Jiao and co-workers synthesized a pair of charged molecules containing bipyridine (BIPY) groups that under ambient conditions would not interact with each other because of repulsive forces (Figure 2), just like a faulty key would not interact with a door lock.
Nonetheless, this unfavourable interaction can be overturned if an electron is injected into one of the complexes via reducing agent or electricity. This decreases the energy barrier for molecular interaction (turning a cationic BIPY unit into a neutral state, purple to red, shown in Figure 2) and allows these two molecules to recognize themselves and form a supramolecular complex stabilized by radical-radical interactions (Trisradical complex, Figure 3) just like a key fitting in a lock. Furthermore, this complex could donate and recycle the extra electron used to start the recognition event to another un-complexed molecule (steps 4-to-2, Figure 3). This triggered a chain reaction that facilitated the molecular recognition of the ensemble, demonstrating that the process could be initiated with very little current.
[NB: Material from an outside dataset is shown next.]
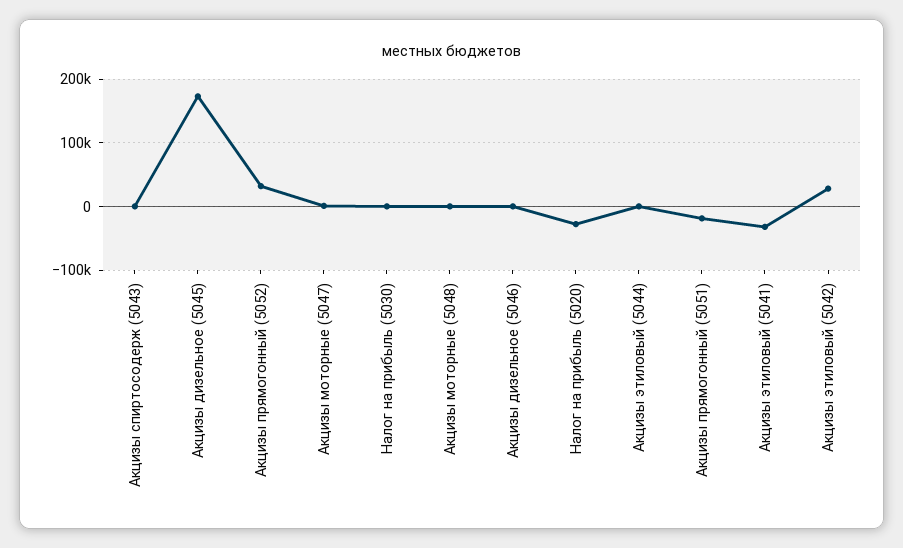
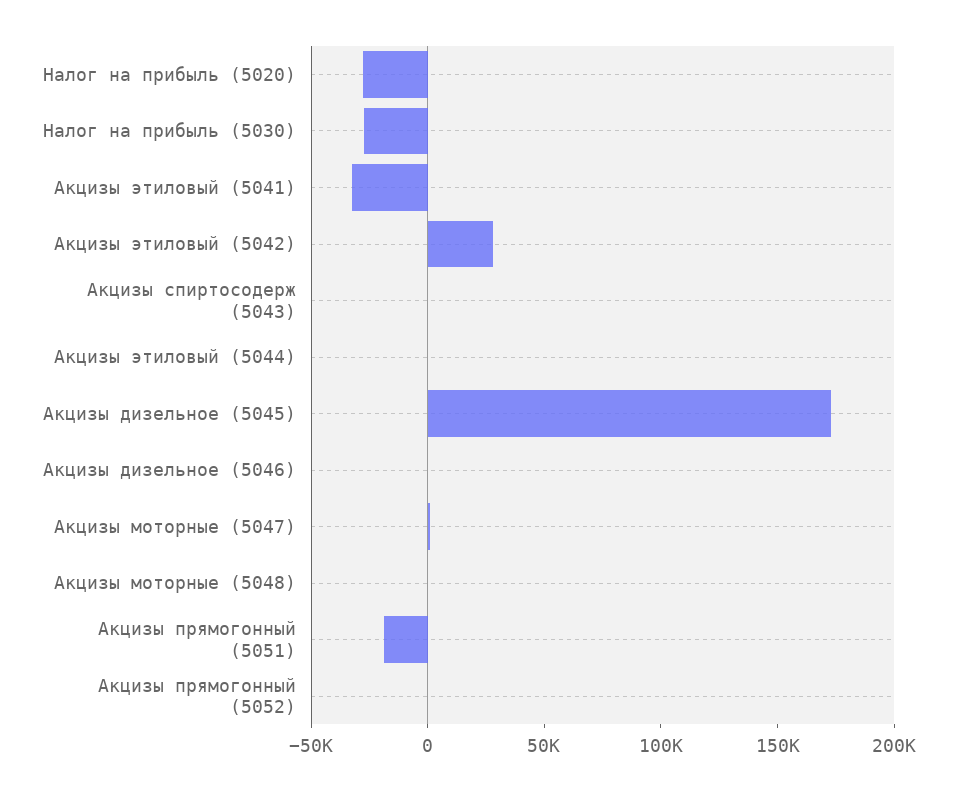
Акцизы прямогонный (5052): 30000 -> 0
Налог на прибыль (5030): 0 -> -30000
Advantages to using electricity to catalyze reactions are that electrons do not produce any waste and reaction rates can be controlled by simply adjusting the voltage. In fact, even the ratio of complexed vs. free molecules could be controlled by the amount of current supplied to the medium.
Overall, molecular recognition is an important effect that can bring many benefits in the sensing, imaging, and drug delivery field. Jiao et al. are starting to provide fundamental insight into what lies at the core of molecular recognition events and how these supramolecular interactions can be fine-tuned. This fine reaction control coupled with a renewable source of electrons can have a major impact on sustainable molecular recognition technologies.